In a statement on Monday, he had condemned white supremacists.
But in New York today he also blamed left-wing supporters for charging at the "alt-right".
"They came at each other with clubs ... it was a horrible thing to watch," Mr Trump told reporters in response to questions in the lobby of Trump Tower, before adding that left-wing protesters "came violently attacking the other group".
The trouble erupted after hundreds of white nationalists converged in Charlottesville to protest plans to remove a statue of General Robert E Lee, commander of the pro-slavery Confederate army in the US Civil War.
Mr Trump said those defending the statue had included "many fine people".
He asked whether statues of former presidents George Washington and Thomas Jefferson should also be torn down, because they had been slave-owners.
Heather Heyer, 32, died and 19 others were hurt when a car was driven into people protesting against the far-right march on Saturday. A 20-year-old Ohio man, James Fields, said to have harboured Nazi sympathies, was charged with murder, malicious wounding and leaving the scene of a fatal accident.

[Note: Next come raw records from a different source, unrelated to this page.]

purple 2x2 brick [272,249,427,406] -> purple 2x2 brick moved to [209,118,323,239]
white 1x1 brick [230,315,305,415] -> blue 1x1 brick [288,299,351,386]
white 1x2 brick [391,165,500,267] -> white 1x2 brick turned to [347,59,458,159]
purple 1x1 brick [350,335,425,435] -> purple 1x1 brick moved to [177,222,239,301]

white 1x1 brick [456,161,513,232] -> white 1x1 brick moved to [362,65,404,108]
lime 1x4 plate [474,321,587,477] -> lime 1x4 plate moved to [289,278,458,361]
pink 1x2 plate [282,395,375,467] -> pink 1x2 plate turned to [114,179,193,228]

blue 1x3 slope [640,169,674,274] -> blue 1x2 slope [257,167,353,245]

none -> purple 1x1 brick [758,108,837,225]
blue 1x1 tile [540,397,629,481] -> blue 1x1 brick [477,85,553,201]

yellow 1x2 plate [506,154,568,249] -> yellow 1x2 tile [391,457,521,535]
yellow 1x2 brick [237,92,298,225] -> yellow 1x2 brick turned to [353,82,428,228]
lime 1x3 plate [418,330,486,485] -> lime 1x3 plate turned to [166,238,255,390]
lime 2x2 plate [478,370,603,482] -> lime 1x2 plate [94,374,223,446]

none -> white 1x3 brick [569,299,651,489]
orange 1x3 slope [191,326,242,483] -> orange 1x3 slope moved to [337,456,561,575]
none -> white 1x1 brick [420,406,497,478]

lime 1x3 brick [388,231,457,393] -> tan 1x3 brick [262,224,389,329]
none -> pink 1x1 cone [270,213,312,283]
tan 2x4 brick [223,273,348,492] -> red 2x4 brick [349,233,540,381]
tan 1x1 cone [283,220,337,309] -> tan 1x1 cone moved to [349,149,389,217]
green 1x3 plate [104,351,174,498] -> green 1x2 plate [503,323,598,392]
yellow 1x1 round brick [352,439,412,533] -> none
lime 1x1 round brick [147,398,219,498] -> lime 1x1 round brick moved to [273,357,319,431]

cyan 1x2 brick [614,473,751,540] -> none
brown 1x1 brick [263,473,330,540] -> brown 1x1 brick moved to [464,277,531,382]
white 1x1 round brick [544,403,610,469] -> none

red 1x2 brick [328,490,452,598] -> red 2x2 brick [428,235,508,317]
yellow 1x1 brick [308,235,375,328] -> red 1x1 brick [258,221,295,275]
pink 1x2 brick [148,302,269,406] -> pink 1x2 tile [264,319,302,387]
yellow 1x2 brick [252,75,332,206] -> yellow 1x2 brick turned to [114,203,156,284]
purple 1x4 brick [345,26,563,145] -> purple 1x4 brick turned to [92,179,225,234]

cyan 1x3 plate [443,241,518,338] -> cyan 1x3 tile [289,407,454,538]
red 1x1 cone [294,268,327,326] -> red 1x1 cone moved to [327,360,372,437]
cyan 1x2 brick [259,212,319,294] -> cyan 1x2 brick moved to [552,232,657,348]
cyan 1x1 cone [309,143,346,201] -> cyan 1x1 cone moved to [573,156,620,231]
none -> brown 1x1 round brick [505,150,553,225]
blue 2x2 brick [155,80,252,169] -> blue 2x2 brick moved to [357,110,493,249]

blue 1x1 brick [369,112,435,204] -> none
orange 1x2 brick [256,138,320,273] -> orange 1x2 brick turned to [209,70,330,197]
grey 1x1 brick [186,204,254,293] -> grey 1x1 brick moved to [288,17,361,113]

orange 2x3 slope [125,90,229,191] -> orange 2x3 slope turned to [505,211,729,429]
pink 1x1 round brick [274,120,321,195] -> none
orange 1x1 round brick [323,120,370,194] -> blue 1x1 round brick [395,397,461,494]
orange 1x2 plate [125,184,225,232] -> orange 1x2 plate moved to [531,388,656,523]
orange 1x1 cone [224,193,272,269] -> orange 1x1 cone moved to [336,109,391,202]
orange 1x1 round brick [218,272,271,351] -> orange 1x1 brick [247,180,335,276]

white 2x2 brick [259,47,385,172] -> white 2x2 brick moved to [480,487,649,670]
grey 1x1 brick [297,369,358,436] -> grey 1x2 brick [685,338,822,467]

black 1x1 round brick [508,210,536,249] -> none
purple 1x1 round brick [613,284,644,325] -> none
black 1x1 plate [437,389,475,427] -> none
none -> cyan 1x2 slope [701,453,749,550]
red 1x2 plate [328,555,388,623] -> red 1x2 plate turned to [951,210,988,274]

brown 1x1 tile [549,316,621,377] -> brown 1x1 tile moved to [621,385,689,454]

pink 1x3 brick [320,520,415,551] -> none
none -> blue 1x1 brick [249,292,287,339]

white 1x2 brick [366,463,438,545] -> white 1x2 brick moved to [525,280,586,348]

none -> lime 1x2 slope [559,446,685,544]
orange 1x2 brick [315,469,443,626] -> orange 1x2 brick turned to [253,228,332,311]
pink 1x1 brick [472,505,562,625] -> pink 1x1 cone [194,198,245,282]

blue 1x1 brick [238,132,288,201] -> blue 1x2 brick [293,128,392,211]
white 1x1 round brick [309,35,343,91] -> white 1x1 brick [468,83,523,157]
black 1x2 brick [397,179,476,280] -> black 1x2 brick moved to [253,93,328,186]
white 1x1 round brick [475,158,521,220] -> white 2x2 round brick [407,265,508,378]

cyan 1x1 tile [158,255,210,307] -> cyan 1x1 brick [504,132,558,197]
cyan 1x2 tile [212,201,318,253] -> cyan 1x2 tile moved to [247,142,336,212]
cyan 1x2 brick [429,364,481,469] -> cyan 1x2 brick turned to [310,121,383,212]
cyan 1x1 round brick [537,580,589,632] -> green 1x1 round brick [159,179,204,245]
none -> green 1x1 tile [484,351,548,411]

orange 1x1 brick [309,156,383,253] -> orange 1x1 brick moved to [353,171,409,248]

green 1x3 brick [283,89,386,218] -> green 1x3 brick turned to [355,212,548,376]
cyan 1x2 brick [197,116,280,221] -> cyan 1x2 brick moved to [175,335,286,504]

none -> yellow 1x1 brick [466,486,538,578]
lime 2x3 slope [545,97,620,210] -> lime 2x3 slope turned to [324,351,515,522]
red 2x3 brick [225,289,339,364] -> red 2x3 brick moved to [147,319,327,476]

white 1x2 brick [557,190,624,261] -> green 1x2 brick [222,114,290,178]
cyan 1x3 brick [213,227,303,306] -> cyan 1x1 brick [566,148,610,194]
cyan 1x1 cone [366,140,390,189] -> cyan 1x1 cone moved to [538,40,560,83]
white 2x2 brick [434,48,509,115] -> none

Mr Trump said that the car driver was a disgrace to himself and his country.
But Mr Trump faced a storm of criticism from Democrats and members of his own Republican Party over his initial response to the violence around the rally in the Southern college town.
Mr Trump today explained his initial restrained response by saying: "The statement I made on Saturday, the first statement, was a fine statement, but you don't make statements that direct unless you know the facts. It takes a little while to get the facts."
Earlier today, Mr Trump hit back at business leaders who quit a presidential advisory panel in protest, calling the executives "grandstanders".
Three business leaders quit a Trump panel in protest on Monday and on Tuesday, Alliance for American Manufacturing president Scott Paul said on Twitter he was also resigning.
Mr Trump bowed on Monday to two days of pressure for a more forceful response, singling out groups behind the "Unite the Right" rally that were widely seen as stoking the disturbances. But he was still clearly frustrated over the reaction to his response.